On Tue, Aug 15, 2017 at 2:18 AM, Kirill A. Shutemov
<kirill@xxxxxxxxxxxxx> wrote:
> On Mon, Aug 14, 2017 at 11:12:22PM -0700, Dan Williams wrote:
>> MAP_DIRECT is an mmap(2) flag with the following semantics:
>>
>> MAP_DIRECT
>> In addition to this mapping having MAP_SHARED semantics, successful
>> faults in this range may assume that the block map (logical-file-offset
>> to physical memory address) is pinned for the lifetime of the mapping.
>> Successful MAP_DIRECT faults establish mappings that bypass any kernel
>> indirections like the page-cache. All updates are carried directly
>> through to the underlying file physical blocks (modulo cpu cache
>> effects).
>>
>> ETXTBSY is returned on attempts to change the block map (allocate blocks
>> / convert unwritten extents / break shared extents) in the mapped range.
>> Some filesystems may extend these same restrictions outside the mapped
>> range and return ETXTBSY to any file operations that might mutate the
>> block map. MAP_DIRECT faults may fail with a SIGSEGV if the filesystem
>> needs to write the block map to satisfy the fault. For example, if the
>> mapping was established over a hole in a sparse file.
>
> We had issues before with user-imposed ETXTBSY. See MAP_DENYWRITE.
>
> Are we sure it won't a source of denial-of-service attacks?

I believe MAP_DENYWRITE allowed any application with read access to be
able to deny writes which is obviously problematic. MAP_DIRECT is
different.

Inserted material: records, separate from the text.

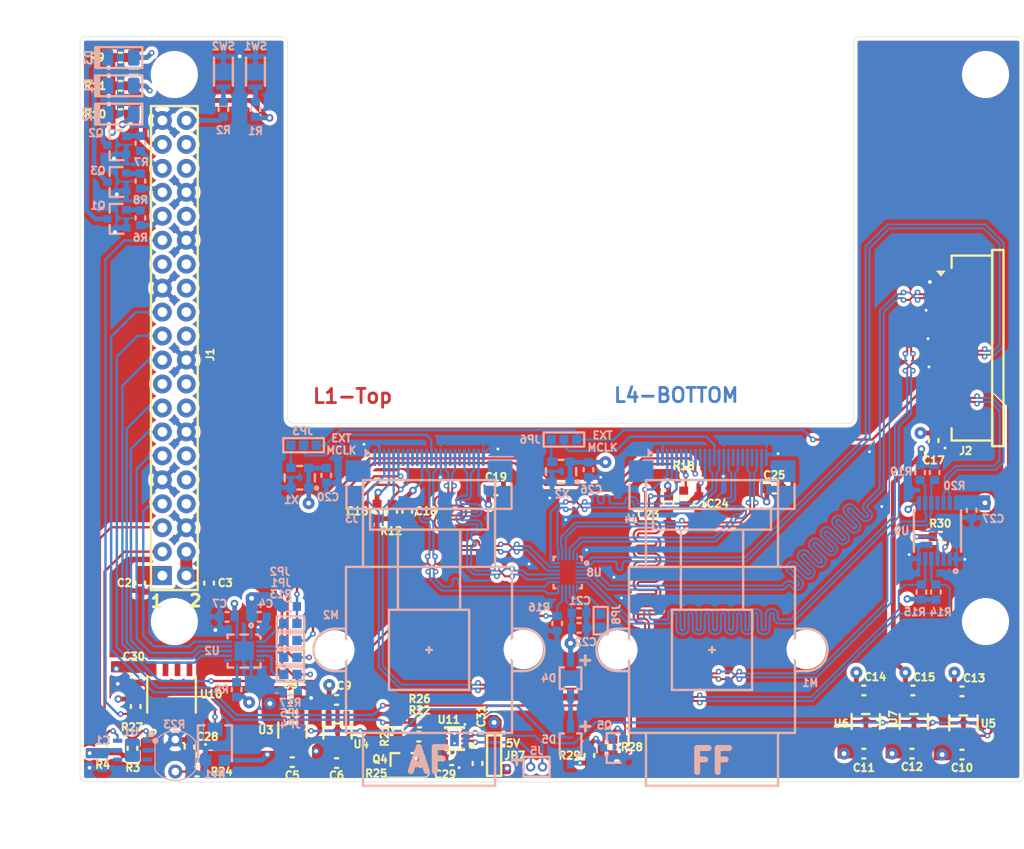
<source format=kicad_pcb>
(kicad_pcb (version 20211014) (generator pcbnew)

  (general
    (thickness 1.6)
  )

  (paper "A2")
  (layers
    (0 "F.Cu" signal)
    (1 "In1.Cu" signal "VCC.Cu")
    (2 "In2.Cu" signal "GND.Cu")
    (31 "B.Cu" signal)
    (32 "B.Adhes" user "B.Adhesive")
    (33 "F.Adhes" user "F.Adhesive")
    (34 "B.Paste" user)
    (35 "F.Paste" user)
    (36 "B.SilkS" user "B.Silkscreen")
    (37 "F.SilkS" user "F.Silkscreen")
    (38 "B.Mask" user)
    (39 "F.Mask" user)
    (40 "Dwgs.User" user "User.Drawings")
    (41 "Cmts.User" user "User.Comments")
    (42 "Eco1.User" user "User.Eco1")
    (43 "Eco2.User" user "User.Eco2")
    (44 "Edge.Cuts" user)
    (45 "Margin" user)
    (46 "B.CrtYd" user "B.Courtyard")
    (47 "F.CrtYd" user "F.Courtyard")
    (48 "B.Fab" user)
    (49 "F.Fab" user)
  )

  (setup
    (pad_to_mask_clearance 0.12)
    (solder_mask_min_width 0.25)
    (aux_axis_origin 100 100)
    (pcbplotparams
      (layerselection 0x00030fc_ffffffff)
      (disableapertmacros false)
      (usegerberextensions true)
      (usegerberattributes false)
      (usegerberadvancedattributes false)
      (creategerberjobfile false)
      (svguseinch false)
      (svgprecision 6)
      (excludeedgelayer false)
      (plotframeref false)
      (viasonmask true)
      (mode 1)
      (useauxorigin true)
      (hpglpennumber 1)
      (hpglpenspeed 20)
      (hpglpendiameter 15.000000)
      (dxfpolygonmode true)
      (dxfimperialunits true)
      (dxfusepcbnewfont true)
      (psnegative false)
      (psa4output false)
      (plotreference true)
      (plotvalue true)
      (plotinvisibletext false)
      (sketchpadsonfab false)
      (subtractmaskfromsilk false)
      (outputformat 1)
      (mirror false)
      (drillshape 0)
      (scaleselection 1)
      (outputdirectory "AG-010-0100/")
    )
  )

  (net 0 "")
  (net 1 "GND")
  (net 2 "+5V")
  (net 3 "Net-(C28-Pad1)")
  (net 4 "Net-(C31-Pad1)")
  (net 5 "Net-(D1-Pad2)")
  (net 6 "Net-(D1-Pad1)")
  (net 7 "Net-(D2-Pad2)")
  (net 8 "Net-(D2-Pad1)")
  (net 9 "Net-(D3-Pad1)")
  (net 10 "Net-(D3-Pad2)")
  (net 11 "Net-(D4-Pad1)")
  (net 12 "Net-(D5-Pad1)")
  (net 13 "I2C2_SDA")
  (net 14 "I2C2_SCL")
  (net 15 "SW_IR")
  (net 16 "IR_LED")
  (net 17 "LDR")
  (net 18 "SW_MIPI")
  (net 19 "CAM1_PWDN")
  (net 20 "CAM2_PWDN")
  (net 21 "CAM1_RST")
  (net 22 "CAM2_RST")
  (net 23 "LED1")
  (net 24 "LED2")
  (net 25 "LED3")
  (net 26 "SW1")
  (net 27 "SW2")
  (net 28 "D0_N")
  (net 29 "D0_P")
  (net 30 "D1_N")
  (net 31 "D1_P")
  (net 32 "CLK_N")
  (net 33 "CLK_P")
  (net 34 "ENABLE")
  (net 35 "MCLK")
  (net 36 "I2CIN_N")
  (net 37 "I2CIN_P")
  (net 38 "CAM1_MD0_N")
  (net 39 "CAM1_MD0_P")
  (net 40 "CAM1_MC_N")
  (net 41 "CAM1_MC_P")
  (net 42 "CAM1_MD1_N")
  (net 43 "CAM1_MCLK")
  (net 44 "CAM1_MD1_P")
  (net 45 "Net-(J3-Pad8)")
  (net 46 "Net-(J3-Pad6)")
  (net 47 "I2C1_N")
  (net 48 "I2C1_P")
  (net 49 "I2C2_P")
  (net 50 "I2C2_N")
  (net 51 "Net-(J4-Pad6)")
  (net 52 "Net-(J4-Pad8)")
  (net 53 "CAM2_MD1_P")
  (net 54 "CAM2_MCLK")
  (net 55 "CAM2_MD1_N")
  (net 56 "CAM2_MC_P")
  (net 57 "CAM2_MC_N")
  (net 58 "CAM2_MD0_P")
  (net 59 "CAM2_MD0_N")
  (net 60 "Net-(J5-Pad1)")
  (net 61 "Net-(J5-Pad2)")
  (net 62 "RST_CAM1")
  (net 63 "PWDN_CAM1")
  (net 64 "Net-(JP3-Pad1)")
  (net 65 "RST_CAM2")
  (net 66 "PWDN_CAM2")
  (net 67 "Net-(JP6-Pad1)")
  (net 68 "Net-(Q1-Pad1)")
  (net 69 "Net-(Q2-Pad1)")
  (net 70 "Net-(Q3-Pad1)")
  (net 71 "Net-(Q4-Pad3)")
  (net 72 "Net-(Q4-Pad1)")
  (net 73 "Net-(Q5-Pad1)")
  (net 74 "Net-(Q5-Pad3)")
  (net 75 "Net-(R1-Pad2)")
  (net 76 "Net-(R2-Pad2)")
  (net 77 "Net-(R5-Pad2)")
  (net 78 "Net-(R22-Pad2)")
  (net 79 "Net-(R26-Pad2)")
  (net 80 "Net-(RV1-Pad2)")
  (net 81 "+3V3_Nano")
  (net 82 "+1V8A")
  (net 83 "+2V8A")
  (net 84 "+AF_2V8")
  (net 85 "+2V8B")
  (net 86 "+1V8B")
  (net 87 "Net-(R30-Pad1)")
  (net 88 "Net-(JP8-Pad1)")

  (footprint "M9J_RLC.:C0603" (layer "F.Cu") (at 106.38 157.92 -90))

  (footprint "M9J_RLC.:C0603" (layer "F.Cu") (at 113.68 157.92 -90))

  (footprint "M9J_RLC.:C0603" (layer "F.Cu") (at 122.5 176.9))

  (footprint "M9J_RLC.:C0603" (layer "F.Cu") (at 127.2 177))

  (footprint "M9J_RLC.:C0603" (layer "F.Cu") (at 122.3 170.1))

  (footprint "M9J_RLC.:C0603" (layer "F.Cu") (at 127.2 170.3))

  (footprint "M9J_RLC.:C0603" (layer "F.Cu") (at 193.5 176.1))

  (footprint "M9J_RLC.:C0603" (layer "F.Cu") (at 183.1 176))

  (footprint "M9J_RLC.:C0603" (layer "F.Cu") (at 188.2 176))

  (footprint "M9J_RLC.:C0603" (layer "F.Cu") (at 193.5 169.4))

  (footprint "M9J_RLC.:C0603" (layer "F.Cu") (at 183.1 169.3))

  (footprint "M9J_RLC.:C0603" (layer "F.Cu") (at 188.3 169.3))

  (footprint "M9J_RLC.:C0603" (layer "F.Cu") (at 131.49 150.3 -90))

  (footprint "M9J_RLC.:C0603" (layer "F.Cu") (at 190.5 142.8 -90))

  (footprint "M9J_RLC.:C0603" (layer "F.Cu") (at 134.69 150.3 -90))

  (footprint "M9J_RLC.:C0603" (layer "F.Cu") (at 144.1 148.1))

  (footprint "M9J_RLC.:C0603" (layer "F.Cu") (at 162.4 149.5 -90))

  (footprint "M9J_RLC.:C0603" (layer "F.Cu") (at 165.6 149.5 -90))

  (footprint "M9J_RLC.:C0603" (layer "F.Cu") (at 173.6 147.9))

  (footprint "M9J_RLC.:C0603" (layer "F.Cu") (at 111.6 175.3 90))

  (footprint "M9J_RLC.:C0603" (layer "F.Cu") (at 139.4 176.7))

  (footprint "M9J_RLC.:C0603" (layer "F.Cu") (at 105.9 167.8 -90))

  (footprint "M9J_RLC.:C0603" (layer "F.Cu") (at 142.14 177.04 -90))

  (footprint "M9J_TP+MountHole+Fiducial.:HOLE_3MM" (layer "F.Cu") (at 110 104))

  (footprint "M9J_TP+MountHole+Fiducial.:HOLE_3MM" (layer "F.Cu") (at 110 162))

  (footprint "M9J_TP+MountHole+Fiducial.:HOLE_3MM" (layer "F.Cu") (at 196 162))

  (footprint "M9J_TP+MountHole+Fiducial.:HOLE_3MM" (layer "F.Cu") (at 196 104))

  (footprint "M9J_Modules.:nVidia-Jetson-nano" (layer "F.Cu") (at 110 133 -90))

  (footprint "M9J_Connectors:CON-1X15-P1-(SFW15R-1STE1LF)" (layer "F.Cu") (at 191.9 133 90))

  (footprint "M9J_Connectors:JUMP_3PIN_OPEN" (layer "F.Cu") (at 143.9 176.2 90))

  (footprint "M9J_Semiconductors.:SOT-23" (layer "F.Cu") (at 134.5 176.7 90))

  (footprint "M9J_RLC.:R0603" (layer "F.Cu") (at 105.56 175.43 90))

  (footprint "M9J_RLC.:R0603" (layer "F.Cu") (at 102.36 175.13 90))

  (footprint "M9J_RLC.:R0603" (layer "F.Cu") (at 104.3 102.2))

  (footprint "M9J_RLC.:R0603" (layer "F.Cu") (at 104.3 108.2))

  (footprint "M9J_RLC.:R0603" (layer "F.Cu") (at 104.3 105.2))

  (footprint "M9J_RLC.:R0603" (layer "F.Cu") (at 133.09 150.3 -90))

  (footprint "M9J_RLC.:R0603" (layer "F.Cu") (at 164 148.9 90))

  (footprint "M9J_RLC.:R0603" (layer "F.Cu") (at 133.7 173.4 -90))

  (footprint "M9J_RLC.:R0603" (layer "F.Cu") (at 136 172.7))

  (footprint "M9J_RLC.:R0603" (layer "F.Cu") (at 112.4 177.9))

  (footprint "M9J_RLC.:R0603" (layer "F.Cu") (at 137 176.5 90))

  (footprint "M9J_RLC.:R0603" (layer "F.Cu") (at 135.9125 174.2))

  (footprint "M9J_RLC.:R0603" (layer "F.Cu") (at 105.9 171 90))

  (footprint "M9J_RLC.:R0603" (layer "F.Cu") (at 156.5 175.3 90))

  (footprint "M9J_RLC.:R0603" (layer "F.Cu") (at 154 176.2 -90))

  (footprint "M9J_PowerICs.:SOT-23-5" (layer "F.Cu") (at 122.515037 173.495571 90))

  (footprint "M9J_PowerICs.:SOT-23-5" (layer "F.Cu") (at 127.3 173.6 90))

  (footprint "M9J_PowerICs.:SOT-23-5" (layer "F.Cu") (at 193.65 172.75 90))

  (footprint "M9J_PowerICs.:SOT-23-5" (layer "F.Cu") (at 183.3 172.6 90))

  (footprint "M9J_PowerICs.:SOT-23-5" (layer "F.Cu") (at 188.4 172.6 90))

  (footprint "M9J_IntegratedCircuits.:SOIC-8_3.9x4.9_P1.27" (layer "F.Cu") (at 109.7 169.7 90))

  (footprint "M9J_IntegratedCircuits.:WSON-8-1EP_2x2mm_P0.5mm_EP0.9x1.6mm_ThermalVias" (layer "F.Cu") (at 139.7 174.4 180))

  (footprint "M9J_RLC.:R0603" (layer "F.Cu") (at 191.2 153 180))

  (footprint "M9J_IntegratedCircuits.:VQFN-14_EP" (layer "B.Cu") (at 117.394999 165.125001 180))

  (footprint "M9J_RLC.:C0603" (layer "B.Cu") (at 119 161.5))

  (footprint "M9J_RLC.:C0603" (layer "B.Cu") (at 115.6 161.5 180))

  (footprint "M9J_RLC.:C0603" (layer "B.Cu") (at 126.1 146.5 -90))

  (footprint "M9J_RLC.:C0603" (layer "B.Cu") (at 152.9 161.1))

  (footprint "M9J_RLC.:C0603" (layer "B.Cu") (at 152.91 162.67))

  (footprint "M9J_RLC.:C0603" (layer "B.Cu") (at 153.9 145.9 -90))

  (footprint "M9J_RLC.:C0603" (layer "B.Cu") (at 194.52 150.2 -90))

  (footprint "M9J_Semiconductors.:LED_1206RED" (layer "B.Cu") (at 104.3 105.2))

  (footprint "M9J_Semiconductors.:LED_1206BLU" (layer "B.Cu") (at 104.3 108.2))

  (footprint "M9J_Semiconductors.:LED_1206BLU" (layer "B.Cu") (at 104.3 102.2))

  (footprint "M9J_Semiconductors.:LED-SMD-2-GULl-WING" locked (layer "B.Cu")
    (tedit 5D30423A) (tstamp 00000000-0000-0000-0000-00005d1e2fd9)
    (at 152 168 90)
    (path "/00000000-0000-0000-0000-00005d106230/00000000-0000-0000-0000-00005d57716b")
    (attr through_hole)
    (fp_text reference "D4" (at 0 -2.3 180) (layer "B.SilkS")
      (effects (font (size 0.8 0.8) (thickness 0.2)) (justify mirror))
      (tstamp 7ced07b3-9246-463b-ade2-41338e8750aa)
    )
    (fp_text value "VSMG285011G" (at 0 0.635 90) (layer "B.Fab")
      (effects (font (size 1 1) (thickness 0.15)) (justify mirror))
      (tstamp d69369f5-3e09-4bca-bfd6-257d2652f848)
    )
    (fp_text user "+" (at 1.9 1.48 90) (layer "B.SilkS")
      (effects (font (size 1.27 1.27) (thickness 0.3175)) (justify mirror))
      (tstamp ab8fe8b5-fc94-4312-9e44-a6fd2dc45a52)
    )
    (fp_line (start 1.15 -1.15) (end 1.15 -0.7) (layer "B.SilkS") (width 0.254) (tstamp 04db6728-19d4-4167-9639-fac5f089306b))
    (fp_line (start -1.15 -1.15) (end 1.15 -1.15) (layer "B.SilkS") (width 0.254) (tstamp 7573a2fe-97e8-4a88-9950-44c8a0bdf330))
    (fp_line (start 1.15 1.15) (end 1.15 0.7) (layer "B.SilkS") (width 0.254) (tstamp 933ad0eb-894e-4e0d-a8fb-4d2864a13f99))
    (fp_line (start -1.15 1.15) (end 1.15 1.15) (layer "B.SilkS") (width 0.254
... [3450043 chars truncated]
</source>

You need write access to the file so you can already
destroy data that another application might depend on, and this only
blocks allocation and reflink.

However, I'm not opposed to adding more safety around this. I think we
can address this concern with an fcntl seal as Dave suggests, but the
seal only applies to the 'struct file' instance and only gates whether
MAP_DIRECT is allowed on that file. The act of setting
F_MAY_SEAL_IOMAP requires CAP_IMMUTABLE, but MAP_DIRECT does not. This
allows the 'permission to mmap(MAP_DIRECT)' to be passed around with
an open file descriptor.

>
>> The kernel ignores attempts to mark a MAP_DIRECT mapping MAP_PRIVATE and
>> will silently fall back to MAP_SHARED semantics.
>
> Hm.. Any reason for this strage behaviour? Looks just broken to me.
>
>>
>> ERRORS
>> EACCES A MAP_DIRECT mapping was requested and PROT_WRITE was not set.
>>
>> EINVAL MAP_ANONYMOUS was specified with MAP_DIRECT.
>>
>> EOPNOTSUPP The filesystem explicitly does not support the flag
>>
>> SIGSEGV Attempted to write a MAP_DIRECT mapping at a file offset that
>> might require block-map updates.
>
> I think it should be SIGBUS.

Ok, that does seem to fit this definition from the mmap(2) man page:

SIGBUS Attempted access to a portion of the buffer that does not
correspond to the file (for example, beyond the end of the file,
including the case where another process has truncated the file).